Qandeel Baloch’s brother and killer, Muhammad Wasim, was on Monday acquitted by the Lahore High Court (LHC) in the model/actor’s high-profile murder case.
As per the details, the acquittal came after Qandeel’s mother submitted to the court an affidavit stating that the culprit had been pardoned by the family.
In September 2019, a court in Multan had awarded Wasim life imprisonment for the “honour killing” of his sister.
Judge Imran Shafi of the court, while announcing the court verdict, had acquitted four other accused, including prominent cleric Mufti Abdul Qavi.
Qandeel Baloch’s dead body was found in her ancestral home in Multan on July 15, 2016.
The murder had shaken the entire nation and soon her brother had been arrested. Wasim had confessed to killing the social media celebrity for “honour”.

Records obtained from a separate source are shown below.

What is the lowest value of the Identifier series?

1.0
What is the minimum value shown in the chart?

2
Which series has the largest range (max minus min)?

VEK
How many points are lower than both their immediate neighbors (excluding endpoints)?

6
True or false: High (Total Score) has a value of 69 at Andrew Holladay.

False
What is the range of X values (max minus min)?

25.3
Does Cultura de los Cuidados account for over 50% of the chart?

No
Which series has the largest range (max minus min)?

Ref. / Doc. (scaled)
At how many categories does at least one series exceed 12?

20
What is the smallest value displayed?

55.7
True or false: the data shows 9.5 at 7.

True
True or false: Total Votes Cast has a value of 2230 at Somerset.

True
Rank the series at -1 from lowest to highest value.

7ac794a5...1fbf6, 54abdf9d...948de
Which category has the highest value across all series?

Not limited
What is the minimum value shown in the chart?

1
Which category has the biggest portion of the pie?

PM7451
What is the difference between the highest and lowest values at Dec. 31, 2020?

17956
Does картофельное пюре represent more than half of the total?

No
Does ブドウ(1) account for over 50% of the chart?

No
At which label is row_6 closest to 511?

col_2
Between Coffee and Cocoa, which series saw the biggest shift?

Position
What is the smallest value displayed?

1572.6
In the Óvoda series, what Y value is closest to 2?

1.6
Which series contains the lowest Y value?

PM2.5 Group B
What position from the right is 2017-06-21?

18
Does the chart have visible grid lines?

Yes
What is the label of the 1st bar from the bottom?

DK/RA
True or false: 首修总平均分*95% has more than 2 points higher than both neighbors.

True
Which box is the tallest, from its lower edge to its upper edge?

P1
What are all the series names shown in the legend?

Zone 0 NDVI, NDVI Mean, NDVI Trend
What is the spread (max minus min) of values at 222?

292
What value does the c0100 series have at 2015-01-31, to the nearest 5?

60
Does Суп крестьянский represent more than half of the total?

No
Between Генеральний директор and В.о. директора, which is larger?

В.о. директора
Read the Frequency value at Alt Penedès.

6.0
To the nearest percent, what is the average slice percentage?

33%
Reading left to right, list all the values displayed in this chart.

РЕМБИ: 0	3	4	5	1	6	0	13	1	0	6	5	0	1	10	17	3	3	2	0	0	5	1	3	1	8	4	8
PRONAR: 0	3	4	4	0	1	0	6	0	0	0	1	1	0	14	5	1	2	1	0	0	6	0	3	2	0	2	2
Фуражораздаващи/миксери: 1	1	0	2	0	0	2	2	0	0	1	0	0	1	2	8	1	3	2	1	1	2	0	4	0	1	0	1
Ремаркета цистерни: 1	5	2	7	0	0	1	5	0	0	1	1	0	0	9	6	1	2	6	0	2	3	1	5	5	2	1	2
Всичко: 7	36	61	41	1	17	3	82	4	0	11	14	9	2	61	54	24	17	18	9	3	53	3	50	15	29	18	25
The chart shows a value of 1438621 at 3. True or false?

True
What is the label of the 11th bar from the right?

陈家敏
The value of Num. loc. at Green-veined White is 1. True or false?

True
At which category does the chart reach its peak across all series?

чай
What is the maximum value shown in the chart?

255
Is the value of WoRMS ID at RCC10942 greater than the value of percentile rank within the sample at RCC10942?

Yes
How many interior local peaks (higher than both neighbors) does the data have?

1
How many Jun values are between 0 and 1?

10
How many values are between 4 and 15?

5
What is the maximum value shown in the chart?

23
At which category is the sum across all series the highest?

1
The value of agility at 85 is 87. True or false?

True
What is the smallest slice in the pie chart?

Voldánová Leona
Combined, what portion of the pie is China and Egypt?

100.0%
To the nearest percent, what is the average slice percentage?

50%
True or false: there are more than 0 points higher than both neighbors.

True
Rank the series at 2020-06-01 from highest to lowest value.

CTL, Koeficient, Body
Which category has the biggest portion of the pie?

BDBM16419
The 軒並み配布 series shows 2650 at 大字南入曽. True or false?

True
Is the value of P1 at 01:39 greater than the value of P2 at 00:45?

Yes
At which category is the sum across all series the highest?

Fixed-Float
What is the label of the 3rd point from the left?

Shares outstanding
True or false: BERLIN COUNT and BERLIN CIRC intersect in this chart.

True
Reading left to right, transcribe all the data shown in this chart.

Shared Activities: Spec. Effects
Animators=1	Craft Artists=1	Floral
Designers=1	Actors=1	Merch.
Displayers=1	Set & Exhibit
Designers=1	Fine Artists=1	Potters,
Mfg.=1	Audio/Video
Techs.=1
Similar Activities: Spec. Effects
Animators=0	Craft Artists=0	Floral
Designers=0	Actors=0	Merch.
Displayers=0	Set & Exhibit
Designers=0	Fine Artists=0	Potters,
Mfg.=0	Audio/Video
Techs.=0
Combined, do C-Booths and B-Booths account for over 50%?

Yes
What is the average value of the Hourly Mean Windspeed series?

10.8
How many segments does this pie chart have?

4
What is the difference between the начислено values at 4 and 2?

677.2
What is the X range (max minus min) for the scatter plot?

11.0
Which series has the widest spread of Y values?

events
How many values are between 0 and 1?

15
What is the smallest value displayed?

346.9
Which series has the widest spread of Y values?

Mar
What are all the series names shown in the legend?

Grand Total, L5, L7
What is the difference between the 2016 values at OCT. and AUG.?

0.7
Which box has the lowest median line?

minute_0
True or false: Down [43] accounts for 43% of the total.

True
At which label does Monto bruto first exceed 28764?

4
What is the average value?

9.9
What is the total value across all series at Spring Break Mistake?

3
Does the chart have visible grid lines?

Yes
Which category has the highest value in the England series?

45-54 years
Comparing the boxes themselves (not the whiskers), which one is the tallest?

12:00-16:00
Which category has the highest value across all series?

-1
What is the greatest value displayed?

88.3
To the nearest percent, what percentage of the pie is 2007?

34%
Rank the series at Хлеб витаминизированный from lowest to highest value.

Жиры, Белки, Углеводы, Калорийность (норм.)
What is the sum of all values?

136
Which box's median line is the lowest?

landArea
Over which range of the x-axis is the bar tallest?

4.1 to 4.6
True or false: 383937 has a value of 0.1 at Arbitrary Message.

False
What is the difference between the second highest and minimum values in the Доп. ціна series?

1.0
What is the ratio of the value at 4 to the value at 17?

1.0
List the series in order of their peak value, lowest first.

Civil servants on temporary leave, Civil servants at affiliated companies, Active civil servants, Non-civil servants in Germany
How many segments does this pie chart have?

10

“I strangled her to death for bringing disgrace to the family,” he had said.
The murder was widely condemned by media celebrities and people around the globe, however, some had supported the killing “as a result of Qandeel’s immoral behaviour”.
Qandeel’s father, who was the complainant in the case against his son, had later filed an affidavit stating that he had pardoned the accused and would have no objection to his release on bail.
The trial court had, however, rejected the request.
According to Human Rights Watch (HRW), around 1,000 women are killed on the pretext of “honour” every year in Pakistan.
Despite the passage of a landmark law to punish the perpetrators and curb the crime, this number has not decreased. Such crimes and cases remain pervasive because, even though it has criminalised “honour killings”, the state has failed to detach the label of “honour” from a woman’s right to make her own choices.
Indeed, using the term “honour killing” itself to describe such murders, as pointed out by Justice Qazi Faez Isa of the Supreme Court (SC), inadvertently justifies this appalling mindset.